By Richard L. Cassin | Monday, May 23, 2016 at 1:28PM

 

The Securities and Exchange Commission awarded more than $450,000 jointly to two individuals Friday for a tip that led the SEC to open a corporate accounting investigation and for their help once the investigation was underway.

The whistleblower award is the third announced by the SEC during May, bringing the month’s payouts to $10 million, the agency said.

“The recent flurry of awards reflects the high-quality nature of the tips the SEC is receiving as public awareness of the whistleblower program grows,” Sean McKessy, chief of the SEC’s Office of the Whistleblower, said in a statement Friday.

“These two individuals not only submitted valuable tips to help open our investigation but also provided valuable assistance as we proceeded,” McKessy said.

On May 17, the SEC awarded between $5 million and $6 million to a whistleblower whose information led the SEC to uncover securities violations which would have been “nearly impossible to detect” without the company insider’s help.
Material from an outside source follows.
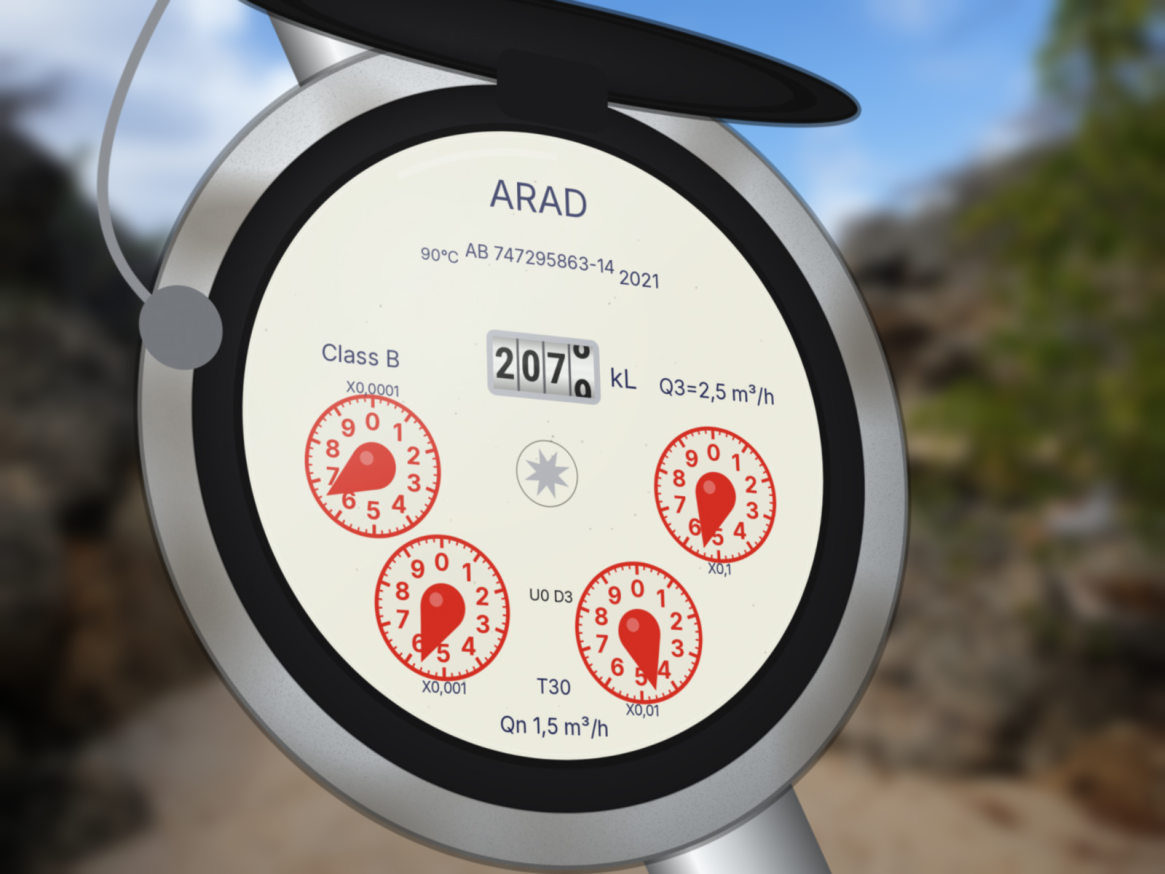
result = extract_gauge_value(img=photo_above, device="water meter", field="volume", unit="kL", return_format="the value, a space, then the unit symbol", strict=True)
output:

The award was the third highest ever granted under the SEC whistleblower program since the program’s inception in 2011.

 

On May 13, the SEC awarded a whistleblower more than $3.5 million for producing evidence against his or her company during an ongoing investigation “that strengthened the SEC’s case.”

 

In that case, the SEC first denied an award to the whistleblower because the informaiton related to an investigation that had already started.

After the whistleblower appealed, the SEC reversed its decision.

By law, the SEC has to protect the confidentiality of whistleblowers and not disclose information that might reveal a whistleblower’s identity.

The agency has now awarded more than $68 million to 31 whistleblowers since the program started in 2011.

The biggest award so far was more than $30 million in 2014. A 2013 award topped $14 million.

Whistleblowers can be eligible for awards when they voluntarily provide the SEC with “unique and useful information that leads to a successful enforcement action.”

Awards can range from 10 percent to 30 percent of recoveries when amounts collected are more than $1 million.

The SEC received more than 4,000 tips last year.